A series of faculty-specific linear models were built, each incorporating predictors such as year, semester, fee type (CSP, DFEE, IFEE), and a dummy variable for COVID-19 impacts. A total of 24 models were created across eight faculties. These models were used to forecast 2024 EFTSL figures and assess whether the University was on track to meet its budget targets.
Key contributions and outcomes:
- High-performing models: Strong model fits for many CSP and IFEE faculty models.
- COVID-19 & semester effects: Impact of COVID-19 and Semester 2 enrolments were explicitly quantified.
- Forecast vs. budget: Projected 2024 income of $2.42 billion, exceeding previous years and suggesting the University is on track to meet budget targets.
- Performance evaluation: Compared model accuracy to existing university forecasts using MAE and annual percentage change. While the model slightly underperformed in some areas, it showed promise for refinement.
- Limitations: Small dataset (2018–2023) and inability to model recent behavioural changes in student enrolments due to policy shifts. Future model improvements should include more historical data and additional predictors.
This project demonstrates the use of predictive modelling to support university-level financial and enrolment planning in a changing policy landscape.
Client: Magic Mei-Ting Kao
Course: STAT3926/STAT4026 – Statistical Consulting
Date: May 2024
This consulting project focused on supporting a PhD candidate studying Chalinolobus gouldii (Gould’s wattled bat) vocalisation behaviour across various habitats. The client sought confirmation and enhancement of her statistical modelling workflow, particularly regarding the appropriateness of Generalised Linear Mixed Models (GLMMs) with nested random effects.
Key contributions and outcomes:
- Model selection and validation: Confirmed the suitability of a Poisson GLMM for modelling overall bat activity (count data), given the data’s hierarchical structure (e.g., recordings nested within sites and dates).

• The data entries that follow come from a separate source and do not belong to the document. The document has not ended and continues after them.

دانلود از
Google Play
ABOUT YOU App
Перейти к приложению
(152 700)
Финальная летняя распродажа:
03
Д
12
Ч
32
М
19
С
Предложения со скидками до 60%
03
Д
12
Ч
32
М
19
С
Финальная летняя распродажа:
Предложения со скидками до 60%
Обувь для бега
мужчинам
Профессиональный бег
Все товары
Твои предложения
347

- Diagnostics and fit assessments: Verified model assumptions with residual diagnostics (using DHARMa), overdispersion tests, and zero-inflation checks—no issues were detected, supporting model robustness.
- Interpretation of fixed effects:
- Temperature: Significantly increased bat activity (+9% per °C, p < 0.01).

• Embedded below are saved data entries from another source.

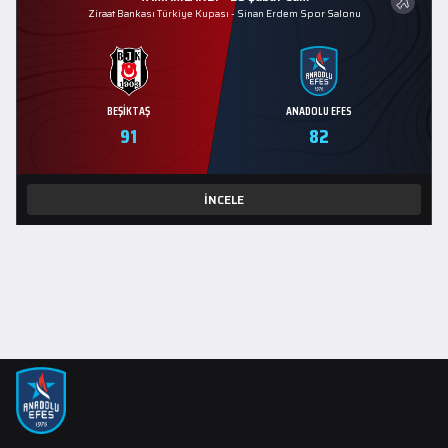
Ziraat Bankası Türkiye Kupası
-
Sinan Erdem Spor Salonu
BEŞIKTAŞ
ANADOLU EFES
91
82
İNCELE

- Reproductive periods: Activity declined during mating (−33%) and pregnancy (−35%), both statistically significant.
- Anthropogenic influence: Significantly reduced activity (−27%, p < 0.05).
- Random effects analysis: Identified considerable variability in bat activity across sites, highlighting key hotspots (e.g., BLH_w4) and quieter zones (e.g., CTNP_duck).
- Reproducibility and scalability: Developed a well-documented, flexible, and reproducible GLMM workflow, suitable for application to other response variables like social call activity.
Recommendation:
Continue using the enhanced Poisson GLMM framework. It is robust, interpretable, and well-suited to the client’s research aims. Further extensions can explore Bayesian methods (e.g., brms) for sensitivity analysis and richer inference.
This project exemplifies applied ecological modelling, statistical diagnostics, and the development of reproducible tools for interdisciplinary academic research.